__Extracted data__
=======
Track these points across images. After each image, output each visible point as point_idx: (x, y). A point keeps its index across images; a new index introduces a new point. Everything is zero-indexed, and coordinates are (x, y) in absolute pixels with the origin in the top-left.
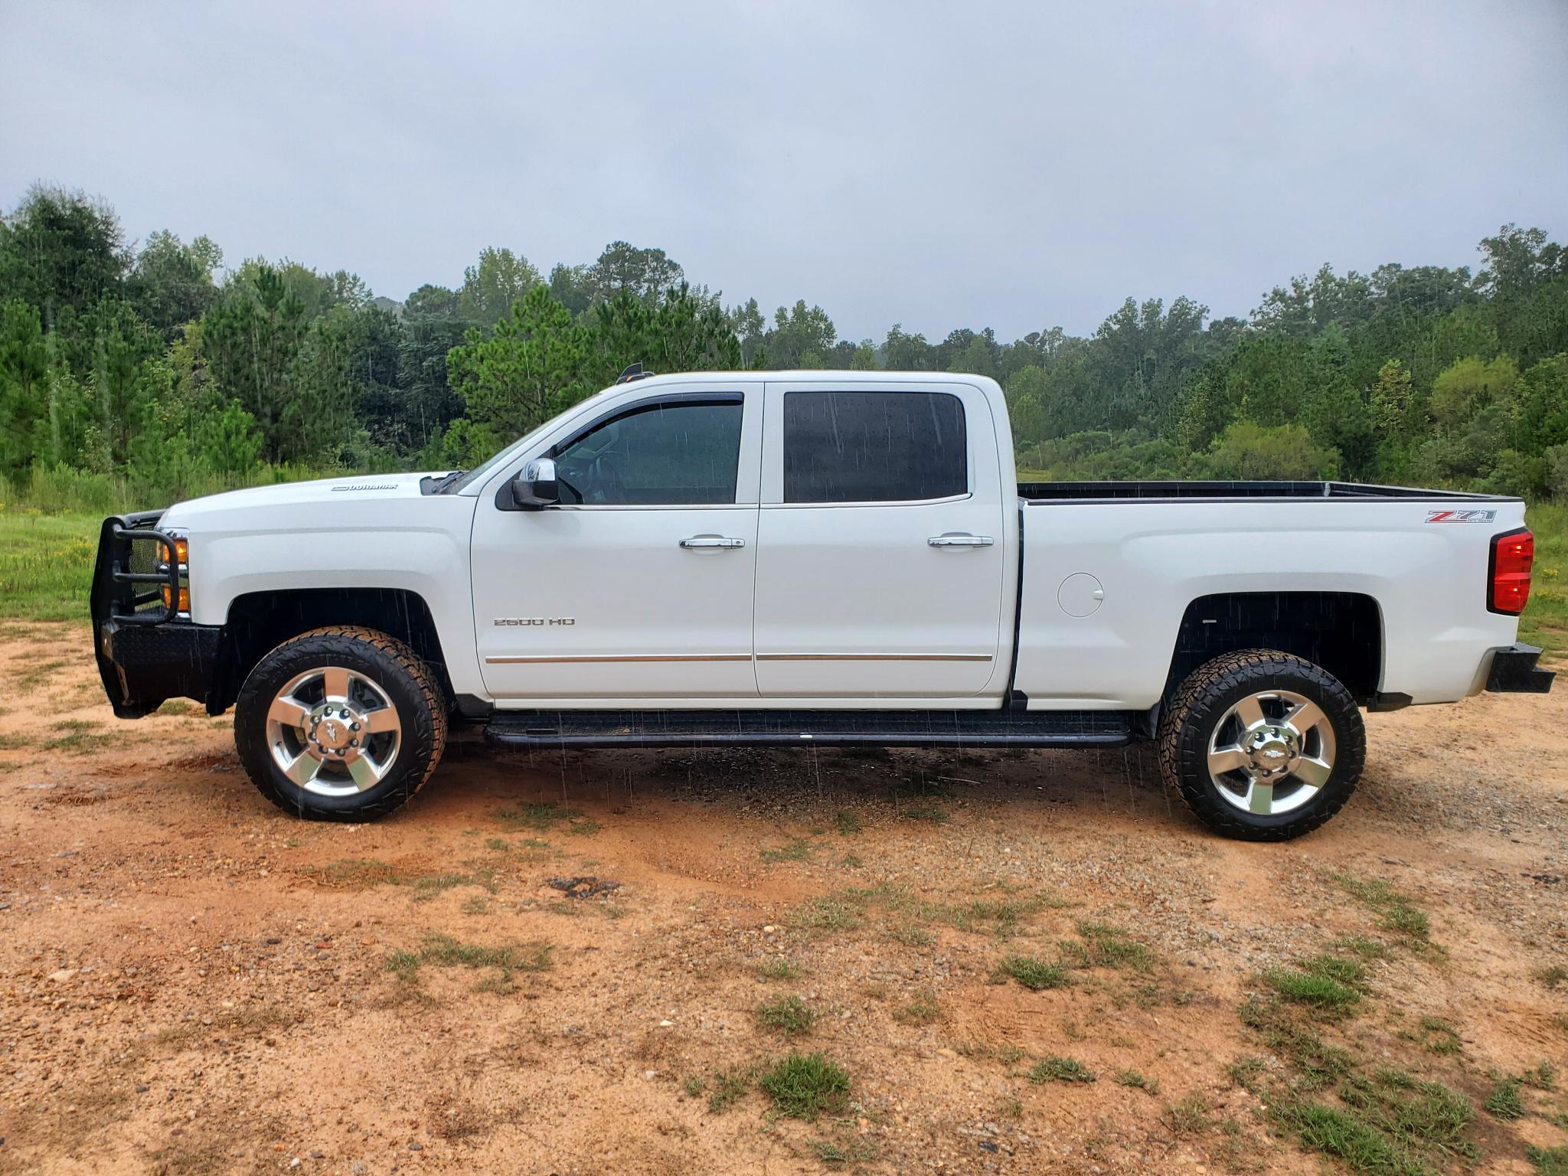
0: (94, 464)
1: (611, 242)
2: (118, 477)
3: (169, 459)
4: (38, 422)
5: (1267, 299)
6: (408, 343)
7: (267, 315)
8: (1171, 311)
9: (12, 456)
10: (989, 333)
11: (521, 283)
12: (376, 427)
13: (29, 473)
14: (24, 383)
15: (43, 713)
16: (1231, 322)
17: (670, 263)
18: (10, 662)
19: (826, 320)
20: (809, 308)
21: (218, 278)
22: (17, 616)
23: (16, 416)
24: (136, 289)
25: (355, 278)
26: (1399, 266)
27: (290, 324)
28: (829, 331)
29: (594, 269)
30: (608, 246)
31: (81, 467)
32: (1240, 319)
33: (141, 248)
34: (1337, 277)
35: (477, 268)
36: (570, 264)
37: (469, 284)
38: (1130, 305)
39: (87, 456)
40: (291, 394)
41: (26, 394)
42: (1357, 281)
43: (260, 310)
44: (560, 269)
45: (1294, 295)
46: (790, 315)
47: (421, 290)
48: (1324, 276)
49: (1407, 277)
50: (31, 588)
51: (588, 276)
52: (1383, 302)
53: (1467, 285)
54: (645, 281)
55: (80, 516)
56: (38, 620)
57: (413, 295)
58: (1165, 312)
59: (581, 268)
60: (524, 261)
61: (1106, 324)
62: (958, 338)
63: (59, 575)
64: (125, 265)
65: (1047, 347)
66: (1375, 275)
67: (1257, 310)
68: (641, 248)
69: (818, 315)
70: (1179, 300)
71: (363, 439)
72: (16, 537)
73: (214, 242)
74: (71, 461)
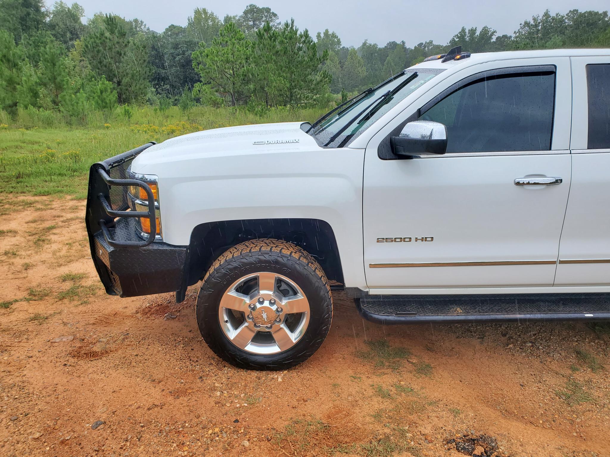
0: (44, 105)
1: (248, 5)
2: (56, 111)
3: (77, 103)
4: (18, 86)
5: (522, 25)
6: (168, 50)
7: (111, 37)
8: (481, 32)
9: (8, 102)
10: (403, 43)
11: (211, 23)
12: (157, 87)
13: (17, 110)
14: (10, 69)
15: (51, 266)
16: (505, 37)
17: (273, 13)
18: (26, 225)
19: (337, 37)
20: (330, 32)
21: (84, 21)
22: (24, 193)
23: (8, 83)
24: (52, 26)
25: (141, 22)
26: (577, 11)
27: (121, 40)
28: (339, 42)
29: (241, 17)
30: (247, 6)
31: (40, 107)
32: (509, 35)
33: (52, 9)
34: (551, 15)
35: (193, 17)
36: (231, 15)
37: (190, 24)
38: (463, 30)
39: (41, 102)
40: (125, 73)
41: (12, 74)
42: (560, 17)
43: (107, 34)
44: (227, 17)
45: (533, 23)
46: (322, 35)
47: (170, 27)
48: (546, 15)
49: (582, 15)
50: (29, 176)
51: (239, 20)
52: (571, 26)
53: (606, 19)
54: (263, 22)
55: (42, 130)
56: (35, 195)
57: (167, 30)
58: (478, 33)
59: (236, 16)
60: (212, 14)
61: (453, 38)
62: (391, 45)
63: (42, 168)
64: (47, 15)
65: (426, 49)
66: (567, 15)
67: (517, 31)
68: (261, 7)
69: (334, 36)
70: (484, 28)
71: (152, 92)
72: (16, 144)
73: (81, 5)
74: (34, 105)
=======
Return the whole listing exactly, minus its pictures.

__Response__
Track these points across images. After each image, output each visible point as point_idx: (x, y). A point keeps its index across images; a new index introduces a new point. Everything is zero-indexed, and coordinates are (x, y) in absolute pixels with the origin in the top-left.
0: (94, 464)
1: (611, 242)
2: (118, 477)
3: (169, 459)
4: (38, 422)
5: (1267, 299)
6: (408, 343)
7: (267, 315)
8: (1171, 311)
9: (12, 456)
10: (989, 333)
11: (521, 283)
12: (376, 427)
13: (29, 473)
14: (24, 383)
15: (43, 713)
16: (1231, 322)
17: (670, 263)
18: (10, 662)
19: (826, 320)
20: (809, 308)
21: (218, 278)
22: (17, 616)
23: (16, 416)
24: (136, 289)
25: (355, 278)
26: (1399, 266)
27: (290, 324)
28: (829, 331)
29: (594, 269)
30: (608, 246)
31: (81, 467)
32: (1240, 319)
33: (141, 248)
34: (1337, 277)
35: (477, 268)
36: (570, 264)
37: (469, 284)
38: (1130, 305)
39: (87, 456)
40: (291, 394)
41: (26, 394)
42: (1357, 281)
43: (260, 310)
44: (560, 269)
45: (1294, 295)
46: (790, 315)
47: (421, 290)
48: (1324, 276)
49: (1407, 277)
50: (31, 588)
51: (588, 276)
52: (1383, 302)
53: (1467, 285)
54: (645, 281)
55: (80, 516)
56: (38, 620)
57: (413, 295)
58: (1165, 312)
59: (581, 268)
60: (524, 261)
61: (1106, 324)
62: (958, 338)
63: (59, 575)
64: (125, 265)
65: (1047, 347)
66: (1375, 275)
67: (1257, 310)
68: (641, 248)
69: (818, 315)
70: (1179, 300)
71: (363, 439)
72: (16, 537)
73: (214, 242)
74: (71, 461)
0: (44, 105)
1: (248, 5)
2: (56, 111)
3: (77, 103)
4: (18, 86)
5: (522, 25)
6: (168, 50)
7: (111, 37)
8: (481, 32)
9: (8, 102)
10: (403, 43)
11: (211, 23)
12: (157, 87)
13: (17, 110)
14: (10, 69)
15: (51, 266)
16: (505, 37)
17: (273, 13)
18: (26, 225)
19: (337, 37)
20: (330, 32)
21: (84, 21)
22: (24, 193)
23: (8, 83)
24: (52, 26)
25: (141, 22)
26: (577, 11)
27: (121, 40)
28: (339, 42)
29: (241, 17)
30: (247, 6)
31: (40, 107)
32: (509, 35)
33: (52, 9)
34: (551, 15)
35: (193, 17)
36: (231, 15)
37: (190, 24)
38: (463, 30)
39: (41, 102)
40: (125, 73)
41: (12, 74)
42: (560, 17)
43: (107, 34)
44: (227, 17)
45: (533, 23)
46: (322, 35)
47: (170, 27)
48: (546, 15)
49: (582, 15)
50: (29, 176)
51: (239, 20)
52: (571, 26)
53: (606, 19)
54: (263, 22)
55: (42, 130)
56: (35, 195)
57: (167, 30)
58: (478, 33)
59: (236, 16)
60: (212, 14)
61: (453, 38)
62: (391, 45)
63: (42, 168)
64: (47, 15)
65: (426, 49)
66: (567, 15)
67: (517, 31)
68: (261, 7)
69: (334, 36)
70: (484, 28)
71: (152, 92)
72: (16, 144)
73: (81, 5)
74: (34, 105)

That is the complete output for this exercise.